On the other hand, the expressive richness of the owl language and the usage of a reasoner allowed to obtain interesting inferences; for example, owl allows defining functional properties. To illustrate an inference, we declared that the property HasAuthor is functional. This statement means that a thesis can only have one author; hence, if two authors are assigned to the same thesis, the reasoner infers that it is the same person. For example, we defined that the individual Nemury is the author of the method MetodoTDNemury2014, then we specified that Nsilega is the author of the method MetodoTDNemury2014 as well. With these specifications, the reasoner inferred that Nemury and Nsilega are the same person. Figures 5 a) and 5 b) show this inference.
These inferences can be useful to analyze large ontologies, for example, to identifying people with several names or detecting description mistakes. For example, for the same example described above, if it is previously defined that Nemury and Nsilega are different individuals, then the reasoner will detect an inconsistency. Likewise it is possible to define that the property IsAuthorOf is functional too. Hence the reasoner will detect an inconsistence whether a person has been assigned as author of two theses.

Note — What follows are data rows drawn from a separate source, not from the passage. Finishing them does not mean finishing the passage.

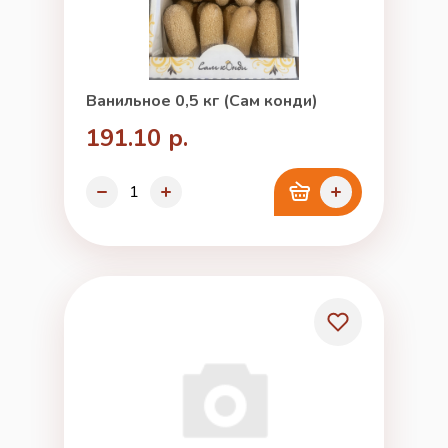
Ванильное 0,5 кг (Сам конди)
191.10 р.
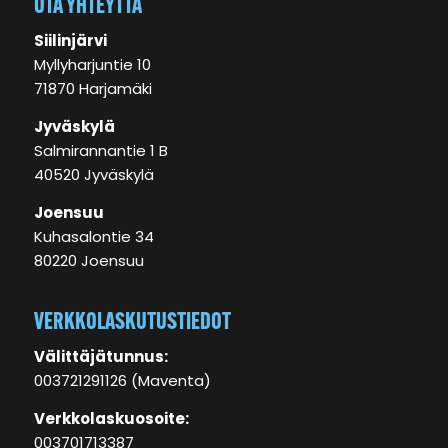
OTA YHTEYTTÄ
Siilinjärvi
Myllyharjuntie 10
71870 Harjamäki
Jyväskylä
Salmirannantie 1 B
40520 Jyväskylä
Joensuu
Kuhasalontie 34
80220 Joensuu
VERKKOLASKUTUSTIEDOT
Välittäjätunnus:
003721291126 (Maventa)
Verkkolaskuosoite:
003701713387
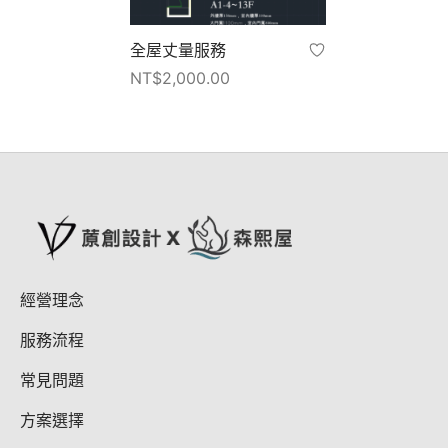
全屋丈量服務
NT$
2,000.00
經營理念
服務流程
常見問題
方案選擇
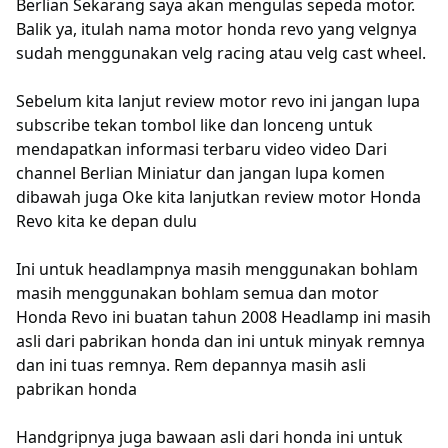
Berlian Sekarang saya akan mengulas sepeda motor.
Balik ya, itulah nama motor honda revo yang velgnya
sudah menggunakan velg racing atau velg cast wheel.
Sebelum kita lanjut review motor revo ini jangan lupa
subscribe tekan tombol like dan lonceng untuk
mendapatkan informasi terbaru video video Dari
channel Berlian Miniatur dan jangan lupa komen
dibawah juga Oke kita lanjutkan review motor Honda
Revo kita ke depan dulu
Ini untuk headlampnya masih menggunakan bohlam
masih menggunakan bohlam semua dan motor
Honda Revo ini buatan tahun 2008 Headlamp ini masih
asli dari pabrikan honda dan ini untuk minyak remnya
dan ini tuas remnya.
Rem depannya masih asli
pabrikan honda
Handgripnya juga bawaan asli dari honda ini untuk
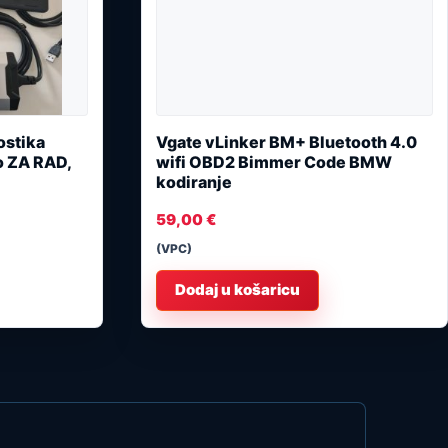
ostika
Vgate vLinker BM+ Bluetooth 4.0
 ZA RAD,
wifi OBD2 Bimmer Code BMW
kodiranje
59,00
€
(VPC)
Dodaj u košaricu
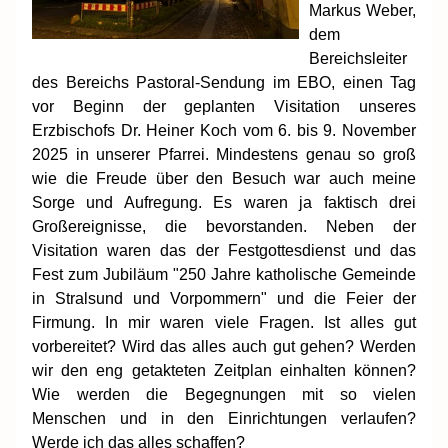
Markus Weber,
dem
Bereichsleiter
des Bereichs Pastoral-Sendung im EBO, einen Tag
vor Beginn der geplanten Visitation unseres
Erzbischofs Dr. Heiner Koch vom 6. bis 9. November
2025 in unserer Pfarrei. Mindestens genau so groß
wie die Freude über den Besuch war auch meine
Sorge und Aufregung. Es waren ja faktisch drei
Großereignisse, die bevorstanden. Neben der
Visitation waren das der Festgottesdienst und das
Fest zum Jubiläum "250 Jahre katholische Gemeinde
in Stralsund und Vorpommern" und die Feier der
Firmung. In mir waren viele Fragen. Ist alles gut
vorbereitet? Wird das alles auch gut gehen? Werden
wir den eng getakteten Zeitplan einhalten können?
Wie werden die Begegnungen mit so vielen
Menschen und in den Einrichtungen verlaufen?
Werde ich das alles schaffen?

OWL allows the creation of defined classes, which are classes with a set of necessary and sufficient conditions. Therefore, a reasoner can automatically classify the individuals that belong to these classes. To illustrate this feature, we created the class named WrongResult; then, we declared that a Model with some Step is a necessary and sufficient condition to classify a Result as WrongResult. Figure 6 a) shows the statements for the defined class, while Figure 6 b) depicts an example of inference carried out by the reasoner.
Conclusions
The ontology structure, together with the instances, represents a knowledge base. Since OWL is a formal language based on description logics, several tools can automatically analyze this knowledge base. Therefore, it is possible to check the consistency of the represented information as well as to infer new knowledge. There are several languages to search in an ontology, SARQL is one of the most popular. With this language is possible to make complex queries that could support the analysis of the described knowledge. The application of this ontology could be a useful instrument for researchers to find information about scientific results. The ontology was evaluated using a reasoner to check its formal logical properties. Furthermore, to demonstrate the applicability of the ontology, we described the results of the 12 doctoral thesis. This approach could contribute to achieving success in a thesis project.